Bilimsel Katkılar ve Yayınlar
Erisyon’un bilimsel temeli, Nature Biotechnology, ACS Chemical Biology ve PLOS Computational Biology gibi dergilerde yayımlanmış çalışmalara dayanmaktadır. Bu yayınlarda, tek molekül protein tanımlama, peptit dizileme kimyası ve teorik modellemeler ayrıntılı biçimde ele alınmaktadır.

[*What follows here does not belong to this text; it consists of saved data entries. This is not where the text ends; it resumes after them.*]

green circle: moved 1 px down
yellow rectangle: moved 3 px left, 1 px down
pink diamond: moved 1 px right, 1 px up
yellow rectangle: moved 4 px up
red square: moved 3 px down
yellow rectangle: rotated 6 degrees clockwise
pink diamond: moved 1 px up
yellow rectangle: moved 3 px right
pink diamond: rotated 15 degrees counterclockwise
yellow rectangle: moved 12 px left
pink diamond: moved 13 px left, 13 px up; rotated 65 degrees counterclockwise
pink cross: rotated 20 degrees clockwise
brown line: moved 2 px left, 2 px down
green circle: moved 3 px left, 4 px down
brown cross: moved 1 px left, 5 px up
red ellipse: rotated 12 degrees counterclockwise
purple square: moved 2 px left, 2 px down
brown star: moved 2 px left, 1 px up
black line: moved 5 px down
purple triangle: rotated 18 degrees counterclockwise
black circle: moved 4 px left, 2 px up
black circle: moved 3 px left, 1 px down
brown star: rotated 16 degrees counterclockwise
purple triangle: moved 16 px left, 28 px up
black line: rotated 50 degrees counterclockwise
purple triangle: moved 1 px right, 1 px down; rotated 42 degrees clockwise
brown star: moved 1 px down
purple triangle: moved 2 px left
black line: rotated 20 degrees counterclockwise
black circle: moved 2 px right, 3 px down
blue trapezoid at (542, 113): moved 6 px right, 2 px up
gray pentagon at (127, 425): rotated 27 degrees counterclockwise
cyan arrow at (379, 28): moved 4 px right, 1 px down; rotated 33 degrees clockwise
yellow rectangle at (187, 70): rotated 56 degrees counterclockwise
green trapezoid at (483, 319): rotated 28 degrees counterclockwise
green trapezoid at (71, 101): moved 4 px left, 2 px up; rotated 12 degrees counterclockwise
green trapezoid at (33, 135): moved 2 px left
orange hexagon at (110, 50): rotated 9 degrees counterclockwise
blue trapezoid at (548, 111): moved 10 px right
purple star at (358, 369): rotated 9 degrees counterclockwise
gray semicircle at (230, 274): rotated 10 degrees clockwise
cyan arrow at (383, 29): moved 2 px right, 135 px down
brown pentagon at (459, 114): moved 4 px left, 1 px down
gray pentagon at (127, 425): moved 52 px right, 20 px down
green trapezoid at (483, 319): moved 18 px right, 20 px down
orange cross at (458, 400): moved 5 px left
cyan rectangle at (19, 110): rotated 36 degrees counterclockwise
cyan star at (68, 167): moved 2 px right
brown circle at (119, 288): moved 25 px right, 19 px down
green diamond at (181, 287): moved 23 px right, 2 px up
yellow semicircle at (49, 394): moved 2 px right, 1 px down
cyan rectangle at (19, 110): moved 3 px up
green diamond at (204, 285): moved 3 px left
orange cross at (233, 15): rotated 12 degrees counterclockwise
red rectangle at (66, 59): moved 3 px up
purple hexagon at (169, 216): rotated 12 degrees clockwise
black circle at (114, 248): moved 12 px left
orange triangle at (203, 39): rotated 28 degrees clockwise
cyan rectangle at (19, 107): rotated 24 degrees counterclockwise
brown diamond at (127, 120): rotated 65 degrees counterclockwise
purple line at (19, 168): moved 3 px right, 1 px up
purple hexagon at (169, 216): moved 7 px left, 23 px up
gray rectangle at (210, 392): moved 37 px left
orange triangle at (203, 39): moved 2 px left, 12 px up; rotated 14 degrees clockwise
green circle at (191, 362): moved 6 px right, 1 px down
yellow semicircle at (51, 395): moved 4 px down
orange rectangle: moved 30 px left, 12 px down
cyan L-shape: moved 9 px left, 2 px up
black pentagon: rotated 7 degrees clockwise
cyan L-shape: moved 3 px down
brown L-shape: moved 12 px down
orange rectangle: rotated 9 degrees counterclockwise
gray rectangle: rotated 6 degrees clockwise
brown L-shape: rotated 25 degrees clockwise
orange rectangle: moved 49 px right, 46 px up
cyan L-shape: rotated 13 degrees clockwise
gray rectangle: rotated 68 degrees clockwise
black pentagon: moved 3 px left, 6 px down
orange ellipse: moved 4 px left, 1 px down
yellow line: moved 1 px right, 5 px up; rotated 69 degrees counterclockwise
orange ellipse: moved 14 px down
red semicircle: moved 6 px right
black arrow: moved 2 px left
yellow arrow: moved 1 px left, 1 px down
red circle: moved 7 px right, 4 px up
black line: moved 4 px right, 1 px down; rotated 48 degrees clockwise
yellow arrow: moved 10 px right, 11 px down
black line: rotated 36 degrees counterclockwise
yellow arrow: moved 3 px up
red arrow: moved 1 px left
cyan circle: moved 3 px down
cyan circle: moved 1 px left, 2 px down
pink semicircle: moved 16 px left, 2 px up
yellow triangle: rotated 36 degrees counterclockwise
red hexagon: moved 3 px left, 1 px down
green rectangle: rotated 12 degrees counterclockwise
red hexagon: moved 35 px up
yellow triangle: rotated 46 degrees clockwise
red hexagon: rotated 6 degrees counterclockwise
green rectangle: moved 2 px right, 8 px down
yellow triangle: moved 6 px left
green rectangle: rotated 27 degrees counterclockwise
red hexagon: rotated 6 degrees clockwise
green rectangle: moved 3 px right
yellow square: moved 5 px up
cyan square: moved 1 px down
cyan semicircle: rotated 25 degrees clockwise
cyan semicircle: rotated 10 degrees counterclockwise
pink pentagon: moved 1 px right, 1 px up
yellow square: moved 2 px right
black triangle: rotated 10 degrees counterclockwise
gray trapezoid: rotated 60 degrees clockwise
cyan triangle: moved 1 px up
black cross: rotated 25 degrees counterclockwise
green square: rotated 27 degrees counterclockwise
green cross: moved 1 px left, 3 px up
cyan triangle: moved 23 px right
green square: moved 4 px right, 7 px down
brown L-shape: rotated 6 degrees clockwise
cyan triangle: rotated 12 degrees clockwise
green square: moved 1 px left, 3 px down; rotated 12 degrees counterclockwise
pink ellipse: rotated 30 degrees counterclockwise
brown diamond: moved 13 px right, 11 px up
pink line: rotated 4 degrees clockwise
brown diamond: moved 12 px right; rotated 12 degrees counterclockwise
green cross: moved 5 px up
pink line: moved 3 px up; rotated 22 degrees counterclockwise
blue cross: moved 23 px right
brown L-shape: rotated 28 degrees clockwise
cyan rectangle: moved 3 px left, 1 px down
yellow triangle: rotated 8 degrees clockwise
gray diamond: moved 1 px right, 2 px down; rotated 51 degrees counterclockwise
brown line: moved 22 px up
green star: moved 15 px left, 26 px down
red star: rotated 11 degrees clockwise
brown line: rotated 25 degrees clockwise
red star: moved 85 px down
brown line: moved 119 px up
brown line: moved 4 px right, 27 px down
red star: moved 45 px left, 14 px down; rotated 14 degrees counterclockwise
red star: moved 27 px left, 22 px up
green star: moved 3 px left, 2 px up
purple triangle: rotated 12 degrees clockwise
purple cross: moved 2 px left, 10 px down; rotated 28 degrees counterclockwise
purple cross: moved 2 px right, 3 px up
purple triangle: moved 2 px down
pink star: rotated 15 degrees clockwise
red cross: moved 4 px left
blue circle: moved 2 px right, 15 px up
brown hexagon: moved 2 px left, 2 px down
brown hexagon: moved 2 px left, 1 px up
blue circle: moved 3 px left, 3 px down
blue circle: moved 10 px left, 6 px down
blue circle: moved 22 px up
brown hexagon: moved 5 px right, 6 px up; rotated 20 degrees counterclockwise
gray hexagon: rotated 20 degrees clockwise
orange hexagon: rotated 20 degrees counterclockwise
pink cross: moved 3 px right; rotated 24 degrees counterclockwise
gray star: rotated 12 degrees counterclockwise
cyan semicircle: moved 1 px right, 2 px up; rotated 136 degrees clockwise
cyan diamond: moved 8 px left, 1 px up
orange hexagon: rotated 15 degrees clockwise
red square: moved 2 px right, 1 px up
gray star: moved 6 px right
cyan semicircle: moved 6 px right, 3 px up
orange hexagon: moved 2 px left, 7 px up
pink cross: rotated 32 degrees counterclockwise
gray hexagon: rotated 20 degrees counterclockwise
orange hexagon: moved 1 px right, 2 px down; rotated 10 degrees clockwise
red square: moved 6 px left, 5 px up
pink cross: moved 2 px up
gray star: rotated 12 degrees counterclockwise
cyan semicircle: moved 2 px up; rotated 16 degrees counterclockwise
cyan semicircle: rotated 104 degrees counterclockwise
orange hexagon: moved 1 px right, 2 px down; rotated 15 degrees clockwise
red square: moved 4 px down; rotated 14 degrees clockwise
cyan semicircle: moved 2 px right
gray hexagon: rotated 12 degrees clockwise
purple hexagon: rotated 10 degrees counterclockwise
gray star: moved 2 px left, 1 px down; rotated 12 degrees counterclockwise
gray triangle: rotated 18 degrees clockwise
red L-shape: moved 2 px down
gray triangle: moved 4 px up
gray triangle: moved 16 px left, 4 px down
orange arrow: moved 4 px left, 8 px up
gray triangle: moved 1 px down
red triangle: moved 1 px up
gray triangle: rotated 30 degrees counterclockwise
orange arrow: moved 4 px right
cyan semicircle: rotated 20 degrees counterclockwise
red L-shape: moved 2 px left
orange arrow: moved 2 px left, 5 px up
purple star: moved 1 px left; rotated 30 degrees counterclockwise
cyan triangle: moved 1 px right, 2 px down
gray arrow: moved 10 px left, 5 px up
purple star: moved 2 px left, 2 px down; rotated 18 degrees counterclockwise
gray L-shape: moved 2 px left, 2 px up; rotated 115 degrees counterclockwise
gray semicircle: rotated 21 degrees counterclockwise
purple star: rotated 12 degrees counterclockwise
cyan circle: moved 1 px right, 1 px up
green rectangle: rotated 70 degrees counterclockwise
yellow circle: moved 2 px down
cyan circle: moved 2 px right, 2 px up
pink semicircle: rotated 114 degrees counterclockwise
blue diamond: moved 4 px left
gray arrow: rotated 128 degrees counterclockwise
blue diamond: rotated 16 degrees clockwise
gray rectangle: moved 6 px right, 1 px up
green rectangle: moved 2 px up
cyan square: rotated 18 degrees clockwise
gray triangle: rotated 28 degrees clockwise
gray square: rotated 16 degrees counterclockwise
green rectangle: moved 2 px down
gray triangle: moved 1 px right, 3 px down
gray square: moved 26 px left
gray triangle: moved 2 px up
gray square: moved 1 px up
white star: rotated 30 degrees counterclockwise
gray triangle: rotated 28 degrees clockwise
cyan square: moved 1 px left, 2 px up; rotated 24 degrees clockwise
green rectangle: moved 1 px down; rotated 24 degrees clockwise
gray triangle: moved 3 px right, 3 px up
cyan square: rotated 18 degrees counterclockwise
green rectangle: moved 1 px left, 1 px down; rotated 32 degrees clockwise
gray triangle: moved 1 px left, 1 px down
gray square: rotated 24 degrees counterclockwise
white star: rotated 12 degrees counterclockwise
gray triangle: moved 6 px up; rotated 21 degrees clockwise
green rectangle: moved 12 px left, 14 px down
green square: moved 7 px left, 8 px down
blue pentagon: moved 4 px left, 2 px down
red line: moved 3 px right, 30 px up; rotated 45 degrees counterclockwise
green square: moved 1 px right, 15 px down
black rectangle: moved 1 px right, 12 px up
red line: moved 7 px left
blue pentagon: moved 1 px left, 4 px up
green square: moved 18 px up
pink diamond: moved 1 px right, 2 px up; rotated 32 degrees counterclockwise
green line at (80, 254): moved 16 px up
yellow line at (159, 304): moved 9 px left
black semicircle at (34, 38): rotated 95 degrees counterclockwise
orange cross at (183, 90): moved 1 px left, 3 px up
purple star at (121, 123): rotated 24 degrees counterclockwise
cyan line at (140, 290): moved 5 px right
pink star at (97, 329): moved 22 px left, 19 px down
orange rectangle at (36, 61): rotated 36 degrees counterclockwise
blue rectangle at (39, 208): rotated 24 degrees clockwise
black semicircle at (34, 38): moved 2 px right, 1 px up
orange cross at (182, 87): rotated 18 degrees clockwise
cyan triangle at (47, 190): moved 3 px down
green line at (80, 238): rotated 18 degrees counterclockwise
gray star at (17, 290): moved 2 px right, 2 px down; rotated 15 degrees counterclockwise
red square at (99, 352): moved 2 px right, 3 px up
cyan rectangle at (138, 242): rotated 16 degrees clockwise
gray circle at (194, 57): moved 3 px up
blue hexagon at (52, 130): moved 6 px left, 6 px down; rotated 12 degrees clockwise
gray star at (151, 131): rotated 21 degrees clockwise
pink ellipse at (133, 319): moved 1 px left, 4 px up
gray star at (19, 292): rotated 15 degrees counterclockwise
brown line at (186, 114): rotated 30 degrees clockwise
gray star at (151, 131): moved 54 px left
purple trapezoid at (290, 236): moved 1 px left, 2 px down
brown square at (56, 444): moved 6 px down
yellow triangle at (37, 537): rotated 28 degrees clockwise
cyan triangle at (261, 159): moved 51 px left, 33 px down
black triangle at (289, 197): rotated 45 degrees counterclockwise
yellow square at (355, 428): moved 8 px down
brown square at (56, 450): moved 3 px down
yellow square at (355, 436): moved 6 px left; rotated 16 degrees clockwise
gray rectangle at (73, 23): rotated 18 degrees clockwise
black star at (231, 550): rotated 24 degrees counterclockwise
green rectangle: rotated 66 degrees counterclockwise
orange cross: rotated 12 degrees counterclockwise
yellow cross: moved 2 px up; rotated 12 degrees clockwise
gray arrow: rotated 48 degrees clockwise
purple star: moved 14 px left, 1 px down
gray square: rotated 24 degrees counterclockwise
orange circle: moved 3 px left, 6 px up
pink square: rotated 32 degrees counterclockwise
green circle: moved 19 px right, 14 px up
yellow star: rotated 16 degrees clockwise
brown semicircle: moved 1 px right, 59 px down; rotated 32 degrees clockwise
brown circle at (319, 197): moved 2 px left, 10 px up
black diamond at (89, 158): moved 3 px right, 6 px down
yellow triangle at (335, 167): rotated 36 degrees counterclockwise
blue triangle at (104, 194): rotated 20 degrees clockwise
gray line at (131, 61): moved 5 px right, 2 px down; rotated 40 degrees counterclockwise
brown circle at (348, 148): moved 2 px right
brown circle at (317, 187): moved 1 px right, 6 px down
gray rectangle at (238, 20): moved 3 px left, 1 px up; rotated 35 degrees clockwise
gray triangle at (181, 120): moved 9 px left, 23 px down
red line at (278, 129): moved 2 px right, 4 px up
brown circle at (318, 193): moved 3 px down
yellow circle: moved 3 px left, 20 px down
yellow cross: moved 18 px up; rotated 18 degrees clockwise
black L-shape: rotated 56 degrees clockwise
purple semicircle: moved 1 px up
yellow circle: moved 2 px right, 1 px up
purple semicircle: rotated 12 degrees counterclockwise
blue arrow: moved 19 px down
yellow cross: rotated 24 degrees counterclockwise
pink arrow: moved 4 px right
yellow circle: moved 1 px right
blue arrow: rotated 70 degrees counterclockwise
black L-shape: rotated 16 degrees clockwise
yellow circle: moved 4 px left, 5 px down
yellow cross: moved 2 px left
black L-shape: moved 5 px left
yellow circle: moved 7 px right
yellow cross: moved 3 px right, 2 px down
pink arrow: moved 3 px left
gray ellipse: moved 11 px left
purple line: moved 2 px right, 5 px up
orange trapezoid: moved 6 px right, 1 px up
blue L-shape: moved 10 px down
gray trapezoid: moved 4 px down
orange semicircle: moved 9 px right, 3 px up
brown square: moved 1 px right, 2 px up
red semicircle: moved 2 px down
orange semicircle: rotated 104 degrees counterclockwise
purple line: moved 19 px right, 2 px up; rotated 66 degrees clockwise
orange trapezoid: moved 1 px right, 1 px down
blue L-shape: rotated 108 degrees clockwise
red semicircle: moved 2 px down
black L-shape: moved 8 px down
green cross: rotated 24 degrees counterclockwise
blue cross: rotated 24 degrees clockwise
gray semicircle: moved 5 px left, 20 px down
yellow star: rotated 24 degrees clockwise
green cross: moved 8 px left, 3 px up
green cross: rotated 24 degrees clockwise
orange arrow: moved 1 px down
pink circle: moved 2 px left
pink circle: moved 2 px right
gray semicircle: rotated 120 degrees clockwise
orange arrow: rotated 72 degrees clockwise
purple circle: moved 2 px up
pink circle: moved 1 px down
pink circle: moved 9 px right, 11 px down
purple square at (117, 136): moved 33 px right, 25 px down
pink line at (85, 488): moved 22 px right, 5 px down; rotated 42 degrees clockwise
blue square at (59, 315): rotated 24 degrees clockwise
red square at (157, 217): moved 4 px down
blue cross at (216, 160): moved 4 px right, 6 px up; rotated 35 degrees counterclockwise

Erisyon, proteomik araştırmalarda hassasiyet, doğruluk ve kapsam bakımından yeni bir dönemi temsil etmektedir. Fluorosequencing teknolojisi, genetik verilerin ötesine geçerek biyolojik süreçlerin doğrudan protein düzeyinde anlaşılmasını sağlamaktadır. Bu yaklaşım, erken hastalık teşhisi, kişiselleştirilmiş tedavi geliştirme ve biyolojik sistemlerin derinlemesine çözümlemesinde dönüştürücü bir potansiyel taşımaktadır.